Another problem is that the Benjamini-Hochberg algorithm for evaluating FDR is based on tail-probabilities for the ranked gene list. If you filter genes from the list after computing the FDR then the whole FDR calculation is invalidated for genes originally further down in the list. It is easy to show that you can actually increase the overall FDR, sometimes substantially, by removing genes with lower logFC values from the list.
Another consideration that highlights the arbitrariness of the logFC cutoff is the fact that logFCs output from limma, edgeR and DESeq2 are not raw log-fold-changes but are rather shrunk to a greater or lesser degree. In edgeR, the amount of shrinkage is user-specified. Which genes will satisfy a logFC=1 cutoff depends on how much shrinkage has been done, but unfortunately people in the literature just seem to apply the logFC=1 cutoff blindly without considering what the estimated logFCs actually mean.

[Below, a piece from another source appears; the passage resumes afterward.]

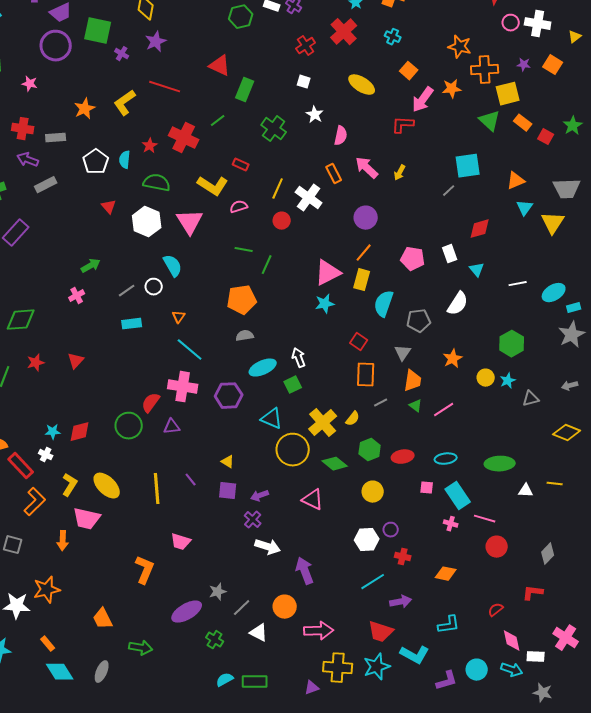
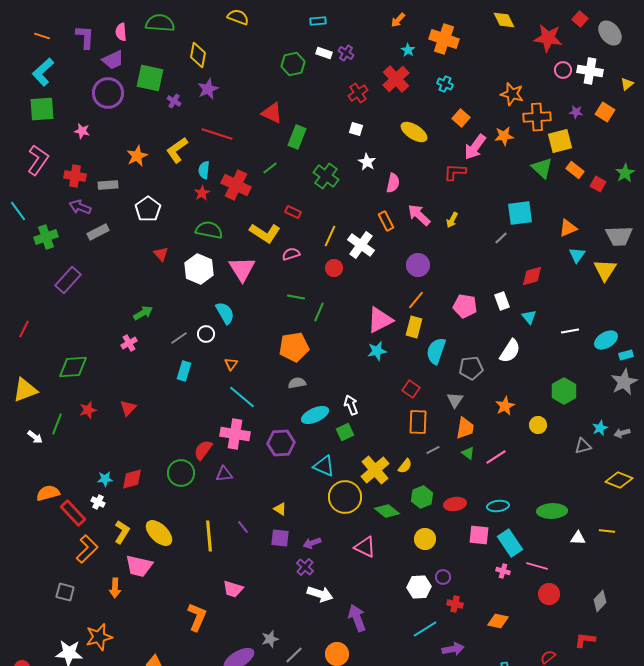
cyan semicircle: (125, 160) -> (204, 170), moved
cyan rectangle: (132, 324) -> (184, 371), turned -66
cyan star: (508, 381) -> (600, 428), moved
pink square: (427, 488) -> (479, 535), size x1.5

Thank you! The guide has been really helpful in teaching me how to use EdgeR. However, I'm still puzzled about why ranking by FDR makes more sense than ranking by logFC, especially after filtering for FDR < 0.05. If I rank by FDR, I could end up with genes that have a low FDR (e.g., 0.003) but a relatively low logFC (e.g., 1). On the other hand, if I rank by logFC, I might identify genes with a very high logFC (e.g., 8) but a slightly higher FDR (e.g., 0.04), which would still be statistically significant.

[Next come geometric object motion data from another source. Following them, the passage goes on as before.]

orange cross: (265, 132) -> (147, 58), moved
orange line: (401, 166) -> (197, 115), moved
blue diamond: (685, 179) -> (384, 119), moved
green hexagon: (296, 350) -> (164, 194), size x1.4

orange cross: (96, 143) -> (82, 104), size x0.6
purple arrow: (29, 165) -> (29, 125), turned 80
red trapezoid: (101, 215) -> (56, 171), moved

Why is it more important to focus on the smallest FDR in the top X genes list rather than prioritizing those with the highest logFC? Doesn’t it seem more biologically relevant to highlight genes with the greatest logFC, as long as they pass the FDR < 0.05 threshold?
Because it is too simplistic to focus on one factor (logFC) in isolation, instead of considering logFC, dispersion and expression level all together, which is what edgeR does for you. In the scenario you describe, the gene with logFC=8 must be very lowly expressed for it to give such a high FDR and is probably completely absent in one condition. The gene with logFC=1 is probably highly expressed. I have analysed thousands of RNA-seq experiments and published hundreds of papers on cancer, immunology and other diseases, but I've never seen a context in which a very low expressed gene that just happens to be non-detected in one condition is necessarily more biologically important than a highly expressed gene with a still substantial fold-change.
Ah, I see it now! Thank you so much for taking the time to explain everything in such detail. I truly appreciate your help!